* **Supplied information**:

=======

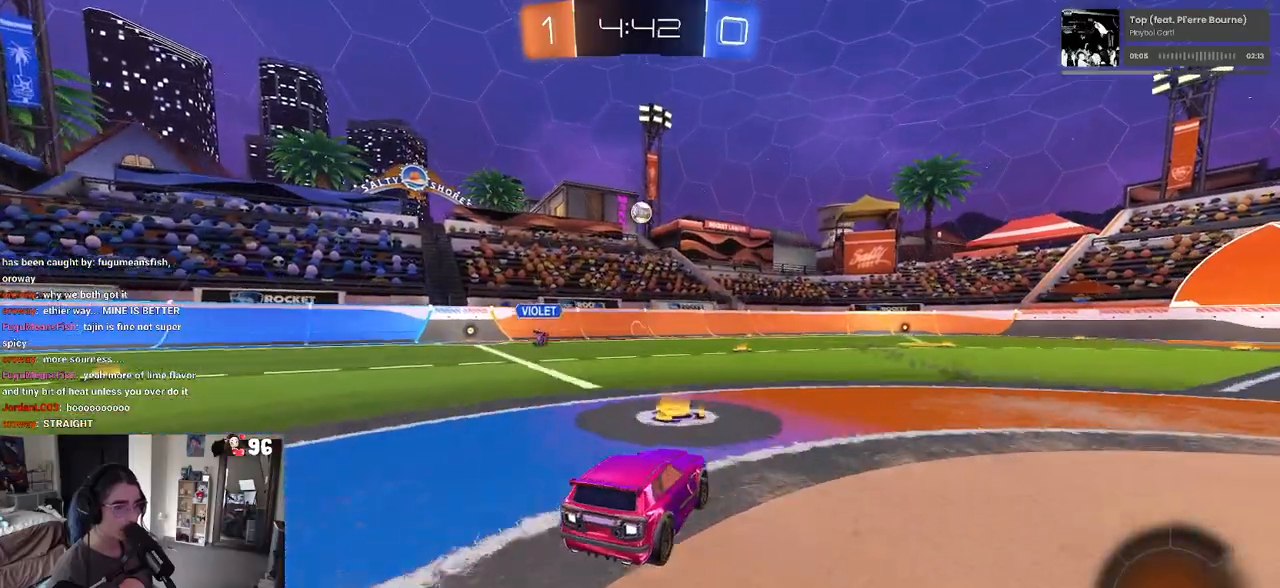
{"buttons": ["SQUARE", "R1"], "left_stick": "down", "right_stick": "center", "events": [[250, "CROSS", "down"], [300, "left_stick", "up-right"], [350, "CROSS", "up"], [417, "CROSS", "down"], [450, "SQUARE", "down"], [500, "CROSS", "up"], [500, "left_stick", "down"]]}
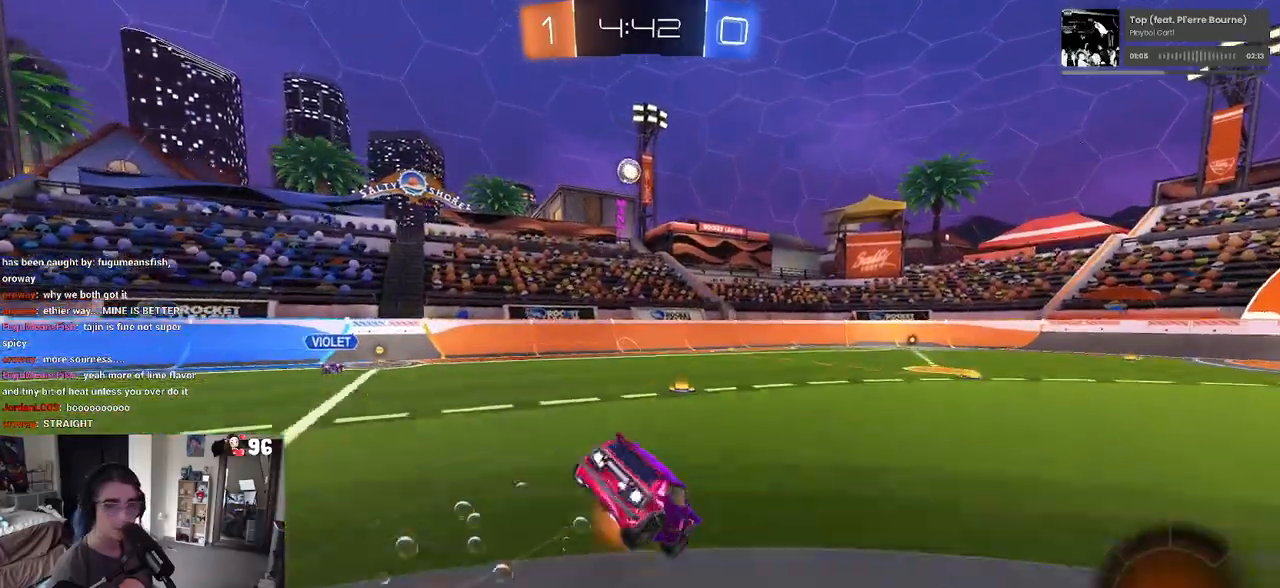
{"buttons": ["SQUARE", "R1"], "left_stick": "down-right", "right_stick": "center", "events": [[133, "left_stick", "down-right"]]}
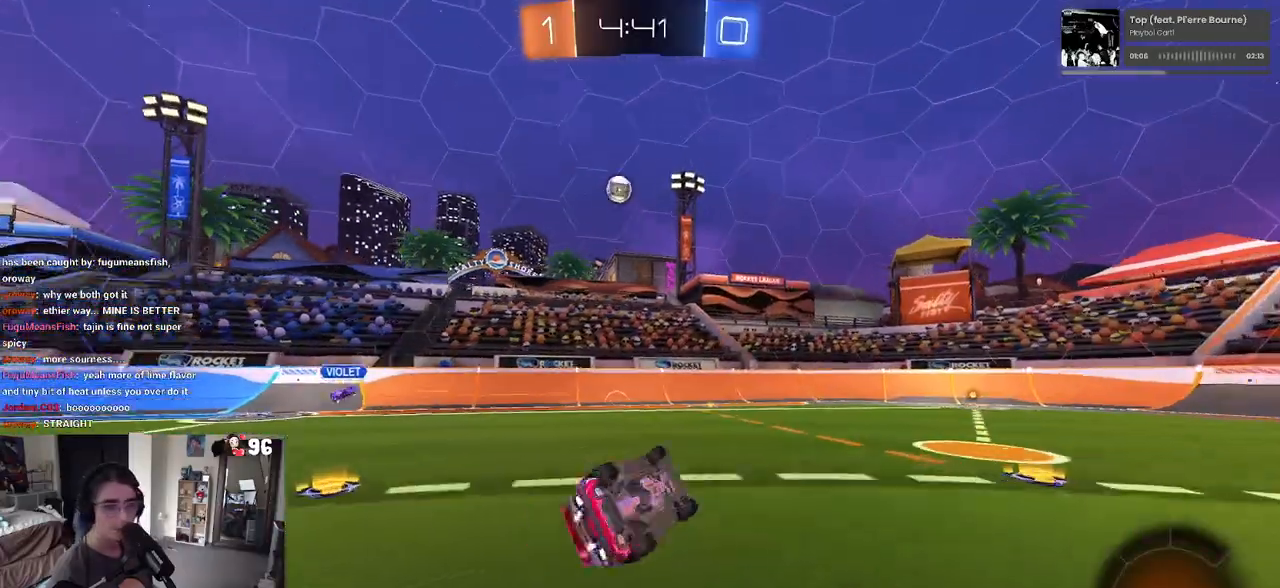
{"buttons": ["R1"], "left_stick": "center", "right_stick": "center", "events": [[183, "SQUARE", "up"], [217, "TRIANGLE", "down"], [217, "left_stick", "center"], [433, "TRIANGLE", "up"]]}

=======

* **Exercise goal**:
Every line above is to be given again exactly, apart from the pictures.

* **Exercise response**:
{"buttons": ["SQUARE", "R1"], "left_stick": "down", "right_stick": "center", "events": [[250, "CROSS", "down"], [300, "left_stick", "up-right"], [350, "CROSS", "up"], [417, "CROSS", "down"], [450, "SQUARE", "down"], [500, "CROSS", "up"], [500, "left_stick", "down"]]}
{"buttons": ["SQUARE", "R1"], "left_stick": "down-right", "right_stick": "center", "events": [[133, "left_stick", "down-right"]]}
{"buttons": ["R1"], "left_stick": "center", "right_stick": "center", "events": [[183, "SQUARE", "up"], [217, "TRIANGLE", "down"], [217, "left_stick", "center"], [433, "TRIANGLE", "up"]]}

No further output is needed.